GIVEN PASSAGE Start Marker

At worst, it’s just an example of how the bounties of this planet are often concentrated into very tight quarters. At best? It’s just plain old bad luck that much-needed and healthy anadromous fish habitat happens to flow over marketable mineral resources.

“The overlap of mining claims and future salmon habitat varied immensely across the eight focal watershed regions,” the study reads.

For instance:

  • 99 percent of 114 kilometers of future salmon habitat in the Nass River subwatershed are within 5 kilometers of mining claims.
  • 62 percent of the 279 kilometers of the Taku River subwatershed are within 5 kilometers of mining claims.

What’s more, of the future salmon habitat the research team assessed in northern BC, 53 percent has been identified as having high or medium potential for mineral recovery. The Stikine River drainage, where the Red Chris Mine is located, boasts the highest percentage of mineral potential at 82 percent.

Can anything be done to prevent this ecological “bait and switch” being played on the region’s salmon?

Striking before the iron is warm

On the Canadian side of the border, the Mining Tenure Act is the policy tool that allows mining companies to make claims on potential mineral deposits. The act “is currently a free-entry process and claims can be staked through an online portal by companies or individuals for a nominal fee without consultation,” the study reads.

And, presently, there are no restrictions on where mining claims can be placed — if a company is looking five, 10 or even 20 years down the line and taking climatic factors into consideration, it can put a mining claim on land that, at the time of the claim, is locked in ice.

GIVEN PASSAGE End Marker
SOURCE INFORMATION Start Marker

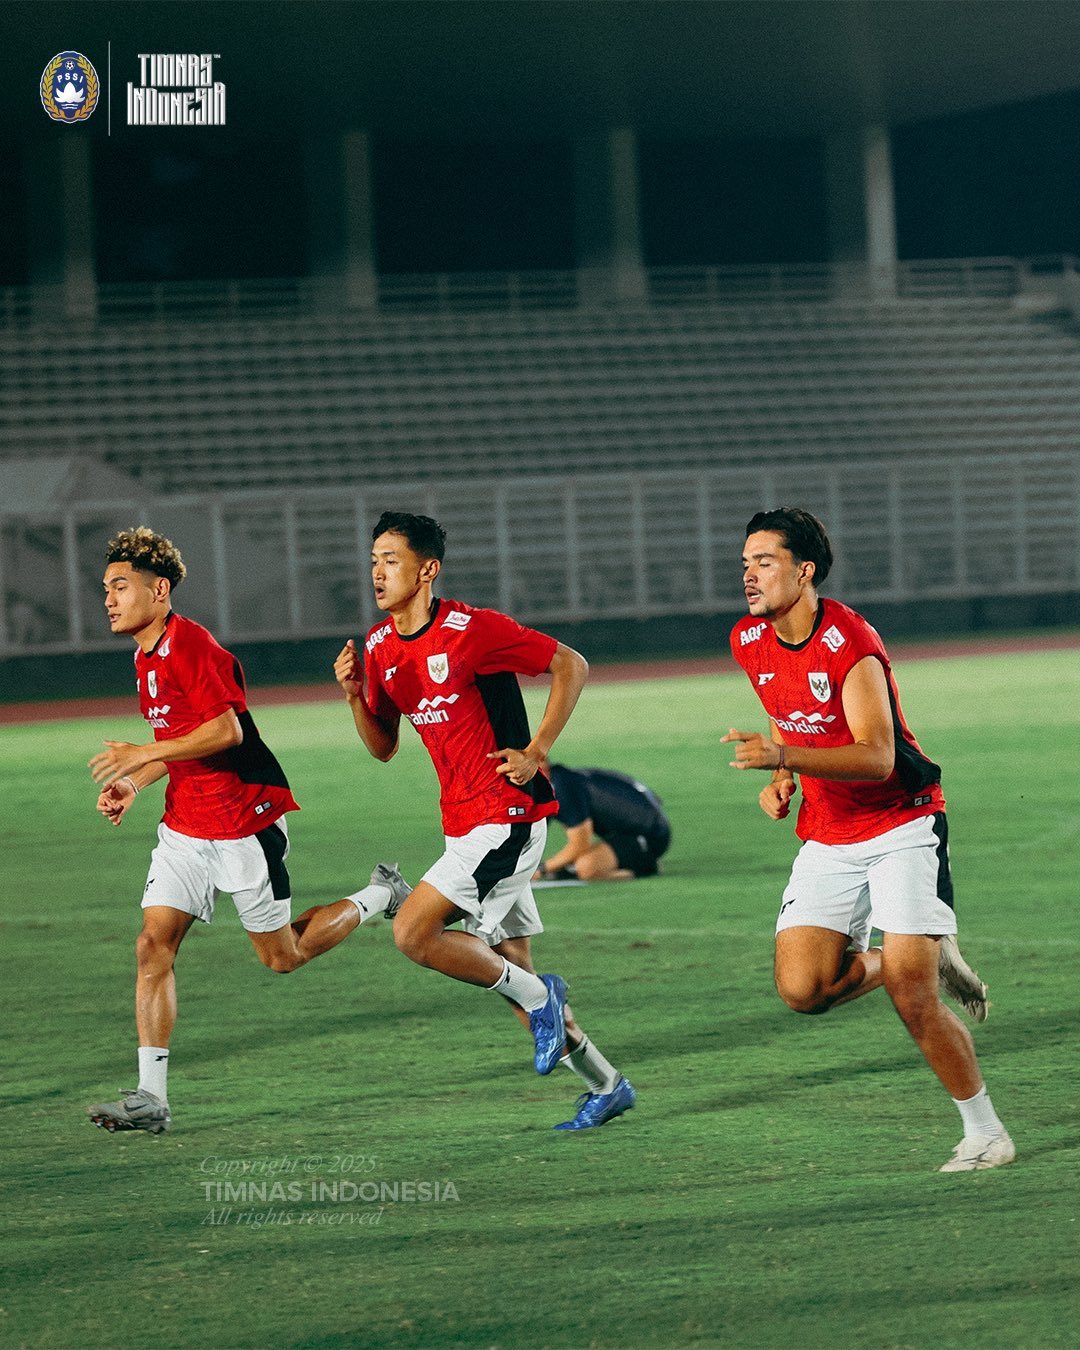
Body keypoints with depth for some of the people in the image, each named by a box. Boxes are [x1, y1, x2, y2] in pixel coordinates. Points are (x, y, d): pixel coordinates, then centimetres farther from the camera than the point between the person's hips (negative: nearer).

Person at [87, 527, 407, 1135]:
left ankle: (381, 896, 28)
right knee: (153, 947, -6)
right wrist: (133, 784, 8)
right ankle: (151, 1097, -8)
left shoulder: (191, 645, -17)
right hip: (186, 827, 8)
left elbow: (225, 730, -25)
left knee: (282, 955, 4)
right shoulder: (147, 656, 12)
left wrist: (142, 754, -24)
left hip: (246, 821, -8)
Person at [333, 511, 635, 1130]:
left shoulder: (473, 630, -15)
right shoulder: (380, 647, 7)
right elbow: (384, 746, 15)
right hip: (466, 823, 8)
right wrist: (355, 695, -3)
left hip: (507, 817, -8)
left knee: (413, 932, -18)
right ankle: (607, 1085, 24)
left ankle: (536, 994, 0)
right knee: (511, 965, 11)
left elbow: (572, 665, -8)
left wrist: (536, 751, -13)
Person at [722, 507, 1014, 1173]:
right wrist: (781, 778, 4)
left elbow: (877, 757, -30)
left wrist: (785, 756, -43)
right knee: (802, 988, -12)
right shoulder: (751, 643, 1)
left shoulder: (849, 642, -21)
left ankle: (985, 1131, 4)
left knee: (911, 997, -15)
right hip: (826, 838, 6)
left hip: (901, 825, -6)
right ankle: (929, 958, 15)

SOURCE INFORMATION End Marker

WHAT THIS EXERCISE ASKS
**a)** Quote the passage on salmon habitat and mining claims word for word, starting with "And, presently, there" and going on through "locked in ice.".
**b)** Answer these questions from the passage on salmon habitat and mining claims:
(i) How many kilometers of future salmon habitat are in the Nass River subwatershed?
(ii) Which river drainage has the highest percentage of mineral potential?
(iii) What policy tool lets mining companies make claims on potential mineral deposits on the Canadian side of the border?

RESPONSES TO THE TASKS
**a)**
And, presently, there are no restrictions on where mining claims can be placed — if a company is looking five, 10 or even 20 years down the line and taking climatic factors into consideration, it can put a mining claim on land that, at the time of the claim, is locked in ice.

**b)**
(i) 114 kilometers
(ii) The Stikine River drainage, at 82 percent
(iii) The Mining Tenure Act